**Work instruction:**
Each line containing the word "down" must be copied from the material below.

**Source material:**
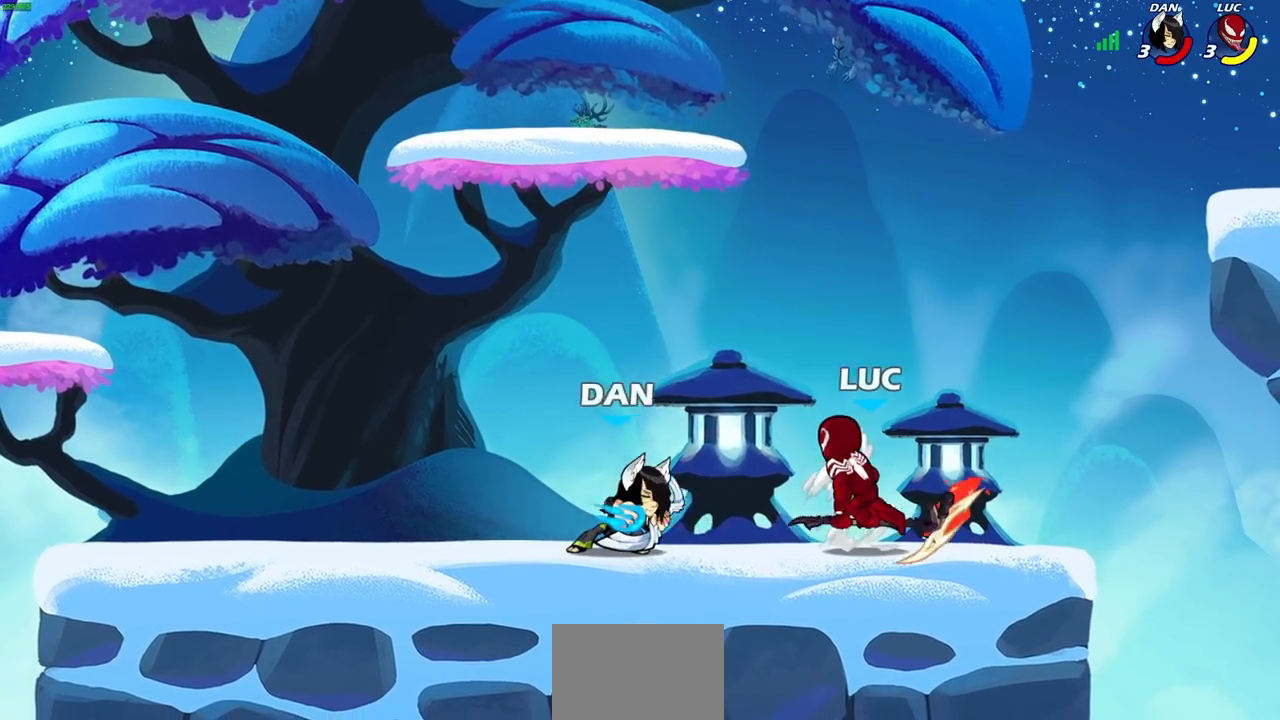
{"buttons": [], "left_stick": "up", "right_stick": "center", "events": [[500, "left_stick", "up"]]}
--
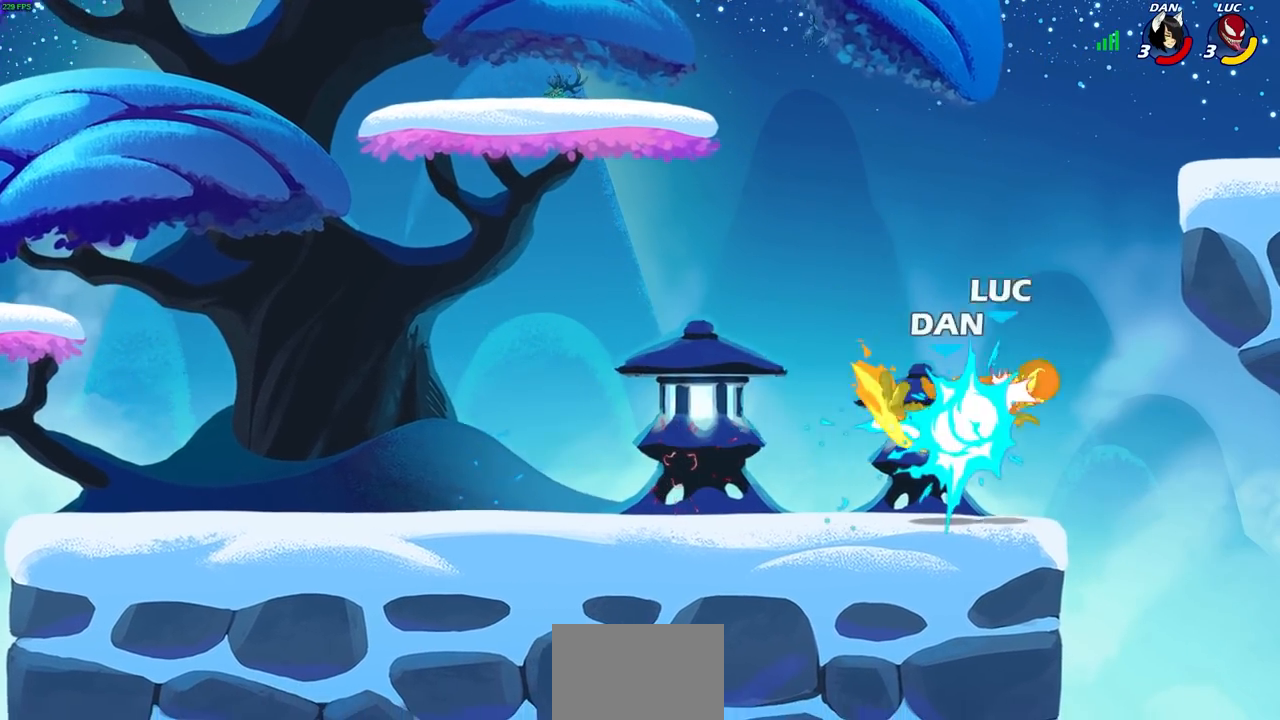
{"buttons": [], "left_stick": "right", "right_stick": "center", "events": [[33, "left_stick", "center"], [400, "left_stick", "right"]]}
* * *
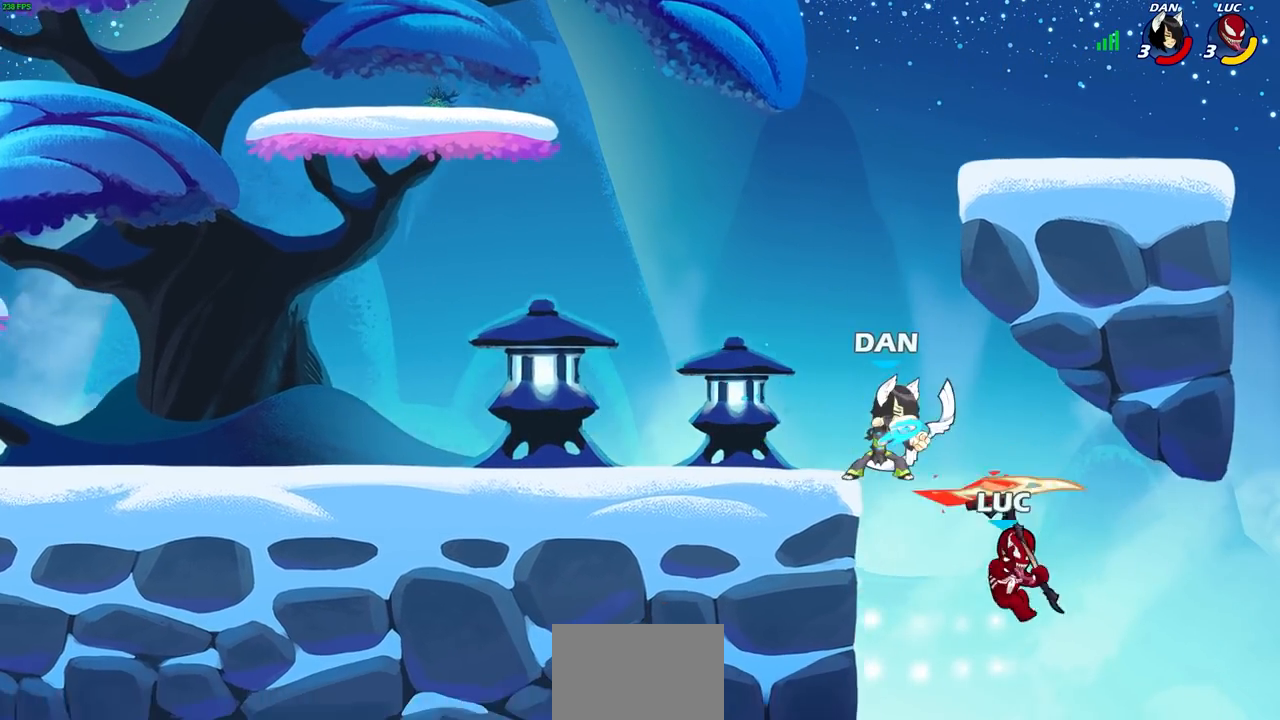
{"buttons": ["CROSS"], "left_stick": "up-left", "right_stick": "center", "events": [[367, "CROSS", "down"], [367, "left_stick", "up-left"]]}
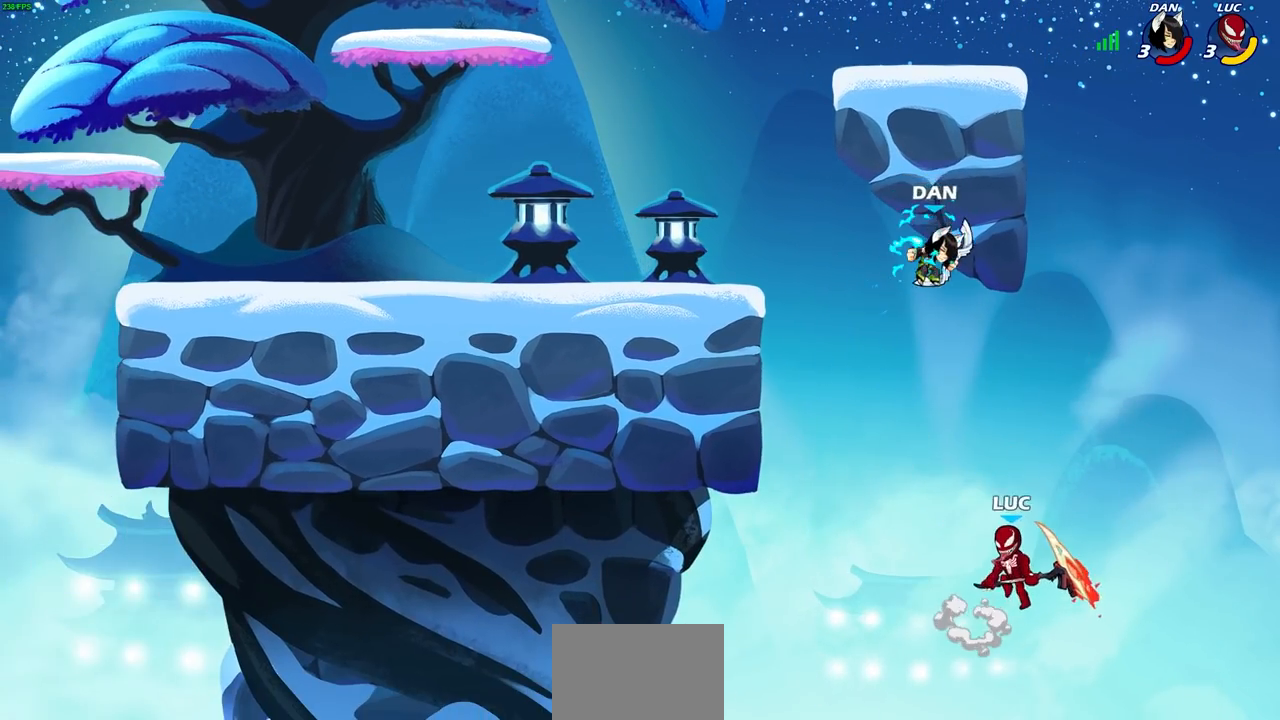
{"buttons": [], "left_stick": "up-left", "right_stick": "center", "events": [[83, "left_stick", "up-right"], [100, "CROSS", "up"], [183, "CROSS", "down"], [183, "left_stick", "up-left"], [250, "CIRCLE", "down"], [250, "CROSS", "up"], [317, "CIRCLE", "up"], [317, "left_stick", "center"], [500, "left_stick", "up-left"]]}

**Output for this exercise:**
{"buttons": ["CROSS"], "left_stick": "up-left", "right_stick": "center", "events": [[367, "CROSS", "down"], [367, "left_stick", "up-left"]]}
{"buttons": [], "left_stick": "up-left", "right_stick": "center", "events": [[83, "left_stick", "up-right"], [100, "CROSS", "up"], [183, "CROSS", "down"], [183, "left_stick", "up-left"], [250, "CIRCLE", "down"], [250, "CROSS", "up"], [317, "CIRCLE", "up"], [317, "left_stick", "center"], [500, "left_stick", "up-left"]]}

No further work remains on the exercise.